A campanha de Lerner registrou uma sobra de caixa de R$ 6.365,00. O saldo já foi incorporado à receita do PFL, informou ontem o presidente do comitê financeiro, Mário Lopes Filho. O irmão do senador Requião, ex-secretário Eduardo Requião, disse que houve déficit de campanha. Ele não adiantou o valor da pendência, mas garantiu que ela está sendo liquidada.
Nem Lopes Filho nem Eduardo Requião revelaram os nomes dos doadores de campanha. Eles não pretendem se adiantar à Justiça Eleitoral, que colocará as informações detalhadas à disposição da imprensa somente daqui a duas semanas, no mínimo. Lopes Filho disse que 90% das doações em favor da reeleição de Lerner foram de empresas. A maioria das de Requião tem a mesma origem.
O maior volume de recursos da campanha de Lerner foi empregado em propaganda e publicidade, disse o responsável pelas finanças. Não gastamos nada além do necessário, emendou Lopes Filho, lembrando que o teto fixado no registro de candidatura foi de R$ 5,9 milhões. Os custos da reeleição tiveram de ser redimensionados durante o desenrolar do processo eleitoral, comentou ele.
Além da publicidade, o comitê financeiro de Lerner informou que os R$ 4,5 milhões despendidos foram empregados no pagamento de pessoal, material de expediente, locação de veículos, cachês de artistas convidados para showmícios, luz, aluguel e panfletagem. Os impressos consumiram a maior parte da nossa cota, assinalou Mário Lopes Filho em entrevista à Folha.

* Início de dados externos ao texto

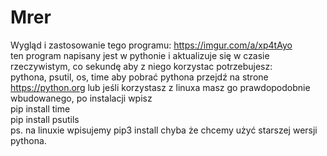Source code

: # Mrer
Wygląd i zastosowanie tego programu: https://imgur.com/a/xp4tAyo <br/>
ten program napisany jest w pythonie i aktualizuje się w czasie rzeczywistym, co sekundę aby z niego korzystac potrzebujesz: <br/>
pythona, psutil, os, time aby pobrać pythona przejdź na strone https://python.org lub jeśli korzystasz z linuxa masz go prawdopodobnie wbudowanego, po instalacji wpisz <br/> pip install time <br/> pip install psutils <br/> ps. na linuxie wpisujemy pip3 install chyba że chcemy użyć starszej wersji pythona.
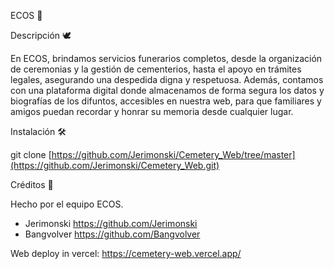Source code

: ECOS 🌿

Descripción 🕊️

En ECOS, brindamos servicios funerarios completos, desde la organización de ceremonias y la gestión de cementerios, hasta el apoyo en trámites legales,
asegurando una despedida digna y respetuosa. Además, contamos con una plataforma digital donde almacenamos de forma segura los datos y biografías de los difuntos,
accesibles en nuestra web, para que familiares y amigos puedan recordar y honrar su memoria desde cualquier lugar.

Instalación 🛠️

git clone [https://github.com/Jerimonski/Cemetery_Web/tree/master](https://github.com/Jerimonski/Cemetery_Web.git)

Créditos 👏

Hecho por el equipo ECOS.

- Jerimonski https://github.com/Jerimonski
- Bangvolver https://github.com/Bangvolver

Web deploy in vercel:
    https://cemetery-web.vercel.app/
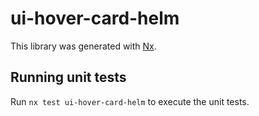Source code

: # ui-hover-card-helm

This library was generated with [Nx](https://nx.dev).

## Running unit tests

Run `nx test ui-hover-card-helm` to execute the unit tests.
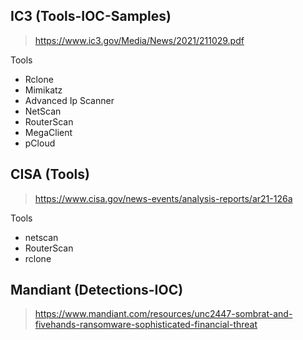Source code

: 
## IC3 (Tools-IOC-Samples)
> https://www.ic3.gov/Media/News/2021/211029.pdf

Tools
- Rclone
- Mimikatz
- Advanced Ip Scanner
- NetScan
- RouterScan
- MegaClient
- pCloud


## CISA (Tools)
> https://www.cisa.gov/news-events/analysis-reports/ar21-126a

Tools 
- netscan
- RouterScan
- rclone


## Mandiant (Detections-IOC)
> https://www.mandiant.com/resources/unc2447-sombrat-and-fivehands-ransomware-sophisticated-financial-threat


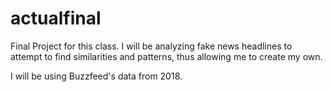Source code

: # actualfinal

Final Project for this class. I will be analyzing fake news headlines to attempt to find similarities and patterns, thus allowing me to create my own. 

I will be using Buzzfeed's data from 2018. 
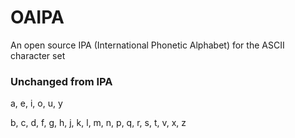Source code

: # OAIPA
An open source IPA (International Phonetic Alphabet) for the ASCII character set

### Unchanged from IPA
a, e, i, o, u, y

b, c, d, f, g, h, j, k, l, m, n, p, q, r, s, t, v, x, z

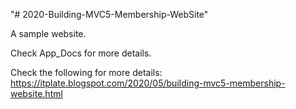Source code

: "# 2020-Building-MVC5-Membership-WebSite" 

A sample website. 

Check App_Docs for more details. 

Check the following for more details: 
https://itplate.blogspot.com/2020/05/building-mvc5-membership-website.html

Eduardo Requião avaliou que R$ 700 mil garantiriam uma campanha eleitoral com maior folga para o irmão. No final, faltou um pouco de dinheiro, disse. A contabilidade de Requião foi dividida em duas partes: R$ 294.826,00 somente com o senador e outros R$ 200.692,00 de Requião com a Coligação Mais Paraná num todo. Fizemos dobradinhas em outdoors, santinhos, jornais e panfletos. Muitas lideranças do interior ajudaram, explicou Eduardo Requião.
Proprietário da produtora que elaborou os programas de TV do senador e dos candidatos dos partidos aliados à oposição, colocados ao ar durante o horário eleitoral gratuito, Eduardo Requião brinca que saiu no prejuízo. Eu contribuí com boa parte dos custos porque achei a causa justa. O valor pago à minha empresa foi simbólico, R$ 36 mil, e quanto ao restante, respeitamos os valores de mercado. Outro ponto positivo é que não gastamos em papel. A Champion-Inpacel e a Pisa fizeram doações, detalhou ele. (L.D.)